One thing to keep in mind if you are putting all your money in a ROTH is that when you start drawing that money out you are likely to be in a much lower tax bracket than you are now so you may be paying more in taxes paying them now than if you pay them when you take the money out.

But you won't be taxed on all the interest earned over the years when you start taking money out during retirement. I'd rather pay taxes on the 250k I put in to the account than the 2million + I'm pulling out during retirement.
 
Or we can elect AOC to be president in 9 years and then watch the economy tank.
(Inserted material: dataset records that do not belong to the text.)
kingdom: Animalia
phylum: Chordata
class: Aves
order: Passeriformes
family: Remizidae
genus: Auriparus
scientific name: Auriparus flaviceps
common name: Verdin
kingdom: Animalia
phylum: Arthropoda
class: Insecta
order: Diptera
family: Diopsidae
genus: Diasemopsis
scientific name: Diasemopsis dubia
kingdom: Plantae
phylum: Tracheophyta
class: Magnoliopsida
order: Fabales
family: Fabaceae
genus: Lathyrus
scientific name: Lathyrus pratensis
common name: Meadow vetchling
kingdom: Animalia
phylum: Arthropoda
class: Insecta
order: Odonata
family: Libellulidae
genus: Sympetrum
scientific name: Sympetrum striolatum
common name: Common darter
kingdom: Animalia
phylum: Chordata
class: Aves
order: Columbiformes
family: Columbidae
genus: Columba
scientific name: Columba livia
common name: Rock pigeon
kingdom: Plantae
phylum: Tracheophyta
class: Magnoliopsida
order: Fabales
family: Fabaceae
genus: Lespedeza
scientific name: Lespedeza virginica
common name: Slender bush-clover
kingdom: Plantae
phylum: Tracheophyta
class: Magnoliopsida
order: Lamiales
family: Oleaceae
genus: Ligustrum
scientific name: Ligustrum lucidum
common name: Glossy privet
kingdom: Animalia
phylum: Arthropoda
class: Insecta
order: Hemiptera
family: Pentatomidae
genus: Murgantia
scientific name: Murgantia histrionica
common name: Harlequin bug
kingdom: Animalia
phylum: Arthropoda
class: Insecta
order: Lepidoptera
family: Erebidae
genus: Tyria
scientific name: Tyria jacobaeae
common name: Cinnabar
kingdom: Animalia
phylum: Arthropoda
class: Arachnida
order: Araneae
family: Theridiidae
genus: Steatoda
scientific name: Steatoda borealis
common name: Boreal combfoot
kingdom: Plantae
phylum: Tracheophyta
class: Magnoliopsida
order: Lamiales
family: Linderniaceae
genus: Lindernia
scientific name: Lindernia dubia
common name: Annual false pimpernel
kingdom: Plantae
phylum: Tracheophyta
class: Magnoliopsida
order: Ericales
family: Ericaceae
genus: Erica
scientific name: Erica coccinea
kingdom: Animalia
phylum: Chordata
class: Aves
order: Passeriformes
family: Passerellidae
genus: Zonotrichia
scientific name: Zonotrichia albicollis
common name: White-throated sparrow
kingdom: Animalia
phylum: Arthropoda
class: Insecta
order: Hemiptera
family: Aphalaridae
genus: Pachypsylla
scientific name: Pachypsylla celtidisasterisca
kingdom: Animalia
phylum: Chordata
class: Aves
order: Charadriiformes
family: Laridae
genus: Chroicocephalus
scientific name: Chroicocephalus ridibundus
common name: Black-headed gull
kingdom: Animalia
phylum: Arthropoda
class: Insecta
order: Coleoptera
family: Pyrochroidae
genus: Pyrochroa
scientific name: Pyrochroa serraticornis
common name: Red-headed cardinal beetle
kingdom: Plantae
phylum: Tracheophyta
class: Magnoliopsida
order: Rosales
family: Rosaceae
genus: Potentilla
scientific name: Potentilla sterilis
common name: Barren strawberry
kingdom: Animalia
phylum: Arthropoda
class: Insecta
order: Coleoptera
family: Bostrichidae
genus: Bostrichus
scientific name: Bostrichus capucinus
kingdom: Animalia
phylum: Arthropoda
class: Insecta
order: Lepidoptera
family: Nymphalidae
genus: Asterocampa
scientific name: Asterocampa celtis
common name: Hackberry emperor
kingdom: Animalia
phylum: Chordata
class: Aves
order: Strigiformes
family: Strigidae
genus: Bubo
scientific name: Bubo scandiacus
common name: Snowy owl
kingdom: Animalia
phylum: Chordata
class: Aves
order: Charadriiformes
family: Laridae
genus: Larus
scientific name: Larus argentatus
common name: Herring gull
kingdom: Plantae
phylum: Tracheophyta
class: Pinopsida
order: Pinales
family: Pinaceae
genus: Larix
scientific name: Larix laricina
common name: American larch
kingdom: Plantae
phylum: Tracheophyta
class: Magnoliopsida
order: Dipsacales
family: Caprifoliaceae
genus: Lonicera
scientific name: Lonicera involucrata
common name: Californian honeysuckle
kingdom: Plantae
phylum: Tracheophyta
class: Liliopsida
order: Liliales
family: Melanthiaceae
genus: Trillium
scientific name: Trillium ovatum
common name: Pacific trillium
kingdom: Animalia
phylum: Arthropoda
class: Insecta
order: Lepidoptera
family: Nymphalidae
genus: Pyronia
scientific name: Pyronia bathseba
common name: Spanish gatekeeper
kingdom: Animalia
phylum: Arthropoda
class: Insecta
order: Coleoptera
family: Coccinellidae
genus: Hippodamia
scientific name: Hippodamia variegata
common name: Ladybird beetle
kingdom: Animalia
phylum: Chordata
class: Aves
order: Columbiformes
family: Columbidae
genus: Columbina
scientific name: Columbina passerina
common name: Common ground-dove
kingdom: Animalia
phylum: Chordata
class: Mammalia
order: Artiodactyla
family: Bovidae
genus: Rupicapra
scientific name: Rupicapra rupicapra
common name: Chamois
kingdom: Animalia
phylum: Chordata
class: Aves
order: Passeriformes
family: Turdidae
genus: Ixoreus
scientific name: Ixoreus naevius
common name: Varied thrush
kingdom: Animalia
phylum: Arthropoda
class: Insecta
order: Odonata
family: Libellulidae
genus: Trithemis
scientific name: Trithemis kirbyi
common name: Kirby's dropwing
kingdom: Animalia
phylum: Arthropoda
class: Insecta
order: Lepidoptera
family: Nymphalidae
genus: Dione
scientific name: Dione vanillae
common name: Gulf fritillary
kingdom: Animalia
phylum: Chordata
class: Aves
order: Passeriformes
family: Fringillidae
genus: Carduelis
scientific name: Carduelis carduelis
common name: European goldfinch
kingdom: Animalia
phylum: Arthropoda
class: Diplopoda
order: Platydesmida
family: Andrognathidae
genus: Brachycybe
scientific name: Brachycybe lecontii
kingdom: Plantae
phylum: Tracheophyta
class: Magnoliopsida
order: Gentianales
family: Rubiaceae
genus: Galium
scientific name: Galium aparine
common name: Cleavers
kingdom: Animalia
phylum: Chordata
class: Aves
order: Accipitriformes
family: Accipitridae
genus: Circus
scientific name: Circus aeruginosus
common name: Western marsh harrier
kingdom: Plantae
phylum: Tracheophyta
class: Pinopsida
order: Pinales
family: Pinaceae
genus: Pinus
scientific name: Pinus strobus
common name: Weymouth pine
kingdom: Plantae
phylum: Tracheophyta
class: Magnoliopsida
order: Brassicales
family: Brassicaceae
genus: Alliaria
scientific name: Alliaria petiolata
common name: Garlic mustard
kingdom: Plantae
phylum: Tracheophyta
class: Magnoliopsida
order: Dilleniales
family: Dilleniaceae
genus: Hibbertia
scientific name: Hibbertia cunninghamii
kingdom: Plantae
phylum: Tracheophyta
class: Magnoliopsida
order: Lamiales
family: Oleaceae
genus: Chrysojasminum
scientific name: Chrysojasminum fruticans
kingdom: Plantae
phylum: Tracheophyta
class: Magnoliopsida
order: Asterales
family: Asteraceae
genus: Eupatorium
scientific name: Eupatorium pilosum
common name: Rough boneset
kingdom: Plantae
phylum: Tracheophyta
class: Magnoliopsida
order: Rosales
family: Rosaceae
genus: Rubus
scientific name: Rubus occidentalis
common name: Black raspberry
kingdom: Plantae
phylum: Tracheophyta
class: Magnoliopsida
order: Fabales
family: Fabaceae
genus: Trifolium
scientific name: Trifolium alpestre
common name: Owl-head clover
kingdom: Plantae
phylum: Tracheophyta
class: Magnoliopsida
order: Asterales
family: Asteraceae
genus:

If AOC is running the country this whole thread is pointless as you don’t pay taxes when your 401k/Roth account is worth $0 due to catastrophic financial collapse and the dollar has no value (see, Venezuela before and after Bolivarian approach - AOC’s world view).
 
But you won't be taxed on all the interest earned over the years when you start taking money out during retirement. I'd rather pay taxes on the 250k I put in to the account than the 2million + I'm pulling out during retirement.
This is true under some scenarios but false in many scenarios - avoid the oversimplification on this question.
 
It’s not taxable but that doesn’t mean it is not considered income. Don’t know how that plays with the ACA. Never worried about it. The main problem with a Roth is the $6k limit. My advice is to fill the Roth first and put what additional you can afford into a standard IRA. That’s assuming you don’t have an employer matched 401k. In that case fill the 401k up to the match, then the Roth and finally an IRA up to your limits.